* _Pedido_: Reproduza sem nenhuma alteração as linhas dos registros abaixo, desde a linha com "genus: Vanessa" até a linha com "family: Gekkonidae", incluindo as duas.

(Linhas de dados)
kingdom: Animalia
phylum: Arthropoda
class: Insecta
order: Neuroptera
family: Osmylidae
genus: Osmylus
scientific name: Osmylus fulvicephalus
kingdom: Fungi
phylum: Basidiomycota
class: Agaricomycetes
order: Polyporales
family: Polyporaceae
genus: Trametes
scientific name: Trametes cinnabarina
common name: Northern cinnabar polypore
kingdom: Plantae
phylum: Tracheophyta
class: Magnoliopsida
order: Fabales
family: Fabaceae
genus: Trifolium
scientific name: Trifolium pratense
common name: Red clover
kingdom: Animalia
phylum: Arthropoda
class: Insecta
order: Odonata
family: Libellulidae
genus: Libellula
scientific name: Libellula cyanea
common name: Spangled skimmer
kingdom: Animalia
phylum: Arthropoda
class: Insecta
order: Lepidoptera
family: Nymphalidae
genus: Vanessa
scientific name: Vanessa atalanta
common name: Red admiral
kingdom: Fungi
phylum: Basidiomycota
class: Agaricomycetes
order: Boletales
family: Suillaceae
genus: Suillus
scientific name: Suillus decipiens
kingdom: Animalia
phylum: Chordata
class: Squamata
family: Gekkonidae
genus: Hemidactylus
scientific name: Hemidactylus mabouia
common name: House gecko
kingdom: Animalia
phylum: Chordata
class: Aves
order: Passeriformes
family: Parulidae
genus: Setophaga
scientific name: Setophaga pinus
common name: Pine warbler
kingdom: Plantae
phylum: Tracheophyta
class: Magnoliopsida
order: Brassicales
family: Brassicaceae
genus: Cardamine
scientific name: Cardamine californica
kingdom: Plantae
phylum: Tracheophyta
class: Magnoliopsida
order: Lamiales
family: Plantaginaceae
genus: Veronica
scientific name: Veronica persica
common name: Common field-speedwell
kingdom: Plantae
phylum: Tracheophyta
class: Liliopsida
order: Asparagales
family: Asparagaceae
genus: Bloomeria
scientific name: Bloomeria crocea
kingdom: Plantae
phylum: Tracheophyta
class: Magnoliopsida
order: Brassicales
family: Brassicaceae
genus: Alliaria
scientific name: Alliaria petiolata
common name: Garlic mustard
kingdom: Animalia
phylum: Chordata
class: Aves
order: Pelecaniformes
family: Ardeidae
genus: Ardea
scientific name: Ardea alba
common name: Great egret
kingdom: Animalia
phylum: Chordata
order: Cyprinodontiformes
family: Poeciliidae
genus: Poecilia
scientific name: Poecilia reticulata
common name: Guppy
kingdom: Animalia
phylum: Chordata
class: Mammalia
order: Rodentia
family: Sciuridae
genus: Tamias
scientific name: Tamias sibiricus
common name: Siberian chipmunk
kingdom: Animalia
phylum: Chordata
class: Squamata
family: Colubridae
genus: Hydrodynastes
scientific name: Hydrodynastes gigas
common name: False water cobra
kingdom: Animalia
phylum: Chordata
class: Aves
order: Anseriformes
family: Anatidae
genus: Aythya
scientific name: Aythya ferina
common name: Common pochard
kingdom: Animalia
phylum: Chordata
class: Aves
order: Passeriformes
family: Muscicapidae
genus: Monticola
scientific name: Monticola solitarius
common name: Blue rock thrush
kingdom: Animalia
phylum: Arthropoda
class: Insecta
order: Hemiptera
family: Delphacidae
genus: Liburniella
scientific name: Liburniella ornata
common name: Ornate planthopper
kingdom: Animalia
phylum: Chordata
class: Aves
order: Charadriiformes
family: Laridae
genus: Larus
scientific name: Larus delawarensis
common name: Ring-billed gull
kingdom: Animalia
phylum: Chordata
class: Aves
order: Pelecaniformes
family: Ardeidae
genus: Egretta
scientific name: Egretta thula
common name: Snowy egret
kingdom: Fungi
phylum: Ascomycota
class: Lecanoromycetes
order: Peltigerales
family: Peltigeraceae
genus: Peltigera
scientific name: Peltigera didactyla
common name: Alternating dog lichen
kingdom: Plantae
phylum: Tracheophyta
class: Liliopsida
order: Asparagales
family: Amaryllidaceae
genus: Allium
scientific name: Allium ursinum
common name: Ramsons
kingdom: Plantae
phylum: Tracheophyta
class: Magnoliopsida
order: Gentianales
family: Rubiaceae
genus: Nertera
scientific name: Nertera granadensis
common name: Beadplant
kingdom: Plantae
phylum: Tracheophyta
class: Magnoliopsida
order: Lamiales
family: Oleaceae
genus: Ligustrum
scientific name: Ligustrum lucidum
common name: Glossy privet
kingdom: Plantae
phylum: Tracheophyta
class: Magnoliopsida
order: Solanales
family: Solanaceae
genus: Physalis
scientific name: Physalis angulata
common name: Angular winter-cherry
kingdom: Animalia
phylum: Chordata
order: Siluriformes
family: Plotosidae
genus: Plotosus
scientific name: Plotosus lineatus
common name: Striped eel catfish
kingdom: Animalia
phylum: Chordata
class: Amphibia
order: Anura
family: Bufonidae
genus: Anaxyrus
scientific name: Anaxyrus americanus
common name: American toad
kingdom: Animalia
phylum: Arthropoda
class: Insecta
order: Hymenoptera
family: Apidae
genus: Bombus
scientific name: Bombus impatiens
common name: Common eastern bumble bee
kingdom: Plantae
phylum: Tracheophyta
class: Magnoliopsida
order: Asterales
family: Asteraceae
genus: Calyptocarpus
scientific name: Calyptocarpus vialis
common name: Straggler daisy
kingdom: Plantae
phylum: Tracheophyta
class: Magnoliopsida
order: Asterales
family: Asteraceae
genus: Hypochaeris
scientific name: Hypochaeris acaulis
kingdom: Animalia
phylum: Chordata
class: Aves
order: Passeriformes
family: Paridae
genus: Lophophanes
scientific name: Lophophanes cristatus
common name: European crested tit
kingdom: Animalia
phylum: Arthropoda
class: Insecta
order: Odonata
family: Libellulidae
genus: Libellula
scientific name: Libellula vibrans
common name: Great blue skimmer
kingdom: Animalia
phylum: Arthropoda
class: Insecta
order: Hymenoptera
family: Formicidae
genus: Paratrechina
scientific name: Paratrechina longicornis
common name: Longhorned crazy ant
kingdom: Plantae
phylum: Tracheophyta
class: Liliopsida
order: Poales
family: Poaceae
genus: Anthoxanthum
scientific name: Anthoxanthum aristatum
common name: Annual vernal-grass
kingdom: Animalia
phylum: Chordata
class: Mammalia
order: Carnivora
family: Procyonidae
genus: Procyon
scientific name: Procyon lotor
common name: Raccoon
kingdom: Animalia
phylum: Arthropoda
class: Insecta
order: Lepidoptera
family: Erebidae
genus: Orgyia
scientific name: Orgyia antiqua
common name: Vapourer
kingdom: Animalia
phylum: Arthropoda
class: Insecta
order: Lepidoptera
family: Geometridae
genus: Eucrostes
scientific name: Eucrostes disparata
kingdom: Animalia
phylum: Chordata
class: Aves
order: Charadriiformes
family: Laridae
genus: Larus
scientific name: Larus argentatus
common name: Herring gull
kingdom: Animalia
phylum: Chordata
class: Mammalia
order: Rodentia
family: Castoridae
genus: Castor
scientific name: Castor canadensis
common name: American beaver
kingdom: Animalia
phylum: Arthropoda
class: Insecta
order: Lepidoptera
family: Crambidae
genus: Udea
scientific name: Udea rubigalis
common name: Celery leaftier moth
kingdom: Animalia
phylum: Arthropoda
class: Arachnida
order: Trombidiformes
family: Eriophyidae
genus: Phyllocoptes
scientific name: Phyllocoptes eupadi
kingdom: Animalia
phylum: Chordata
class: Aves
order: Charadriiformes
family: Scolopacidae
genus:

* _Resposta ao exercício_:
genus: Vanessa
scientific name: Vanessa atalanta
common name: Red admiral
kingdom: Fungi
phylum: Basidiomycota
class: Agaricomycetes
order: Boletales
family: Suillaceae
genus: Suillus
scientific name: Suillus decipiens
kingdom: Animalia
phylum: Chordata
class: Squamata
family: Gekkonidae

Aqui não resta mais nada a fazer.